**Input data**
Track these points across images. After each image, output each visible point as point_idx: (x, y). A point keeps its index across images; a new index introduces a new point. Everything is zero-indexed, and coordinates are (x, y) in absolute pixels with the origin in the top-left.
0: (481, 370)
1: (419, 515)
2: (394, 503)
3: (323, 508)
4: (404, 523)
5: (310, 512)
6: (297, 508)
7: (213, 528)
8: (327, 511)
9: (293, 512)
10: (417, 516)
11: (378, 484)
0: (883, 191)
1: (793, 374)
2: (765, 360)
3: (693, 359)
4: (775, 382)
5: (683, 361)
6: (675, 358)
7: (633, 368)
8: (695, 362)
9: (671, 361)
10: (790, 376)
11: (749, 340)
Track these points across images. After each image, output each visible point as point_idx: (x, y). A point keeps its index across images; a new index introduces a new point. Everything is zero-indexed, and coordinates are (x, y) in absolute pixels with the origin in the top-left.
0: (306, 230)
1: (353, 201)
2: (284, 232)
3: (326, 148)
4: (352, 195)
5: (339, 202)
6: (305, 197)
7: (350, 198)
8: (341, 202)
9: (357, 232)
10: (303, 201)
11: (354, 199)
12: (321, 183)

**Work instruction**
I would like you to return every entry exactly, with nothing changed.

**Exercise answer**
Track these points across images. After each image, output each visible point as point_idx: (x, y). A point keeps its index across images; a new index introduces a new point. Everything is zero-indexed, and coordinates are (x, y) in absolute pixels with the origin in the top-left.
0: (481, 370)
1: (419, 515)
2: (394, 503)
3: (323, 508)
4: (404, 523)
5: (310, 512)
6: (297, 508)
7: (213, 528)
8: (327, 511)
9: (293, 512)
10: (417, 516)
11: (378, 484)
0: (883, 191)
1: (793, 374)
2: (765, 360)
3: (693, 359)
4: (775, 382)
5: (683, 361)
6: (675, 358)
7: (633, 368)
8: (695, 362)
9: (671, 361)
10: (790, 376)
11: (749, 340)
Track these points across images. After each image, output each visible point as point_idx: (x, y). A point keeps its index across images; a new index introduces a new point. Everything is zero-indexed, and coordinates are (x, y) in absolute pixels with the origin in the top-left.
0: (306, 230)
1: (353, 201)
2: (284, 232)
3: (326, 148)
4: (352, 195)
5: (339, 202)
6: (305, 197)
7: (350, 198)
8: (341, 202)
9: (357, 232)
10: (303, 201)
11: (354, 199)
12: (321, 183)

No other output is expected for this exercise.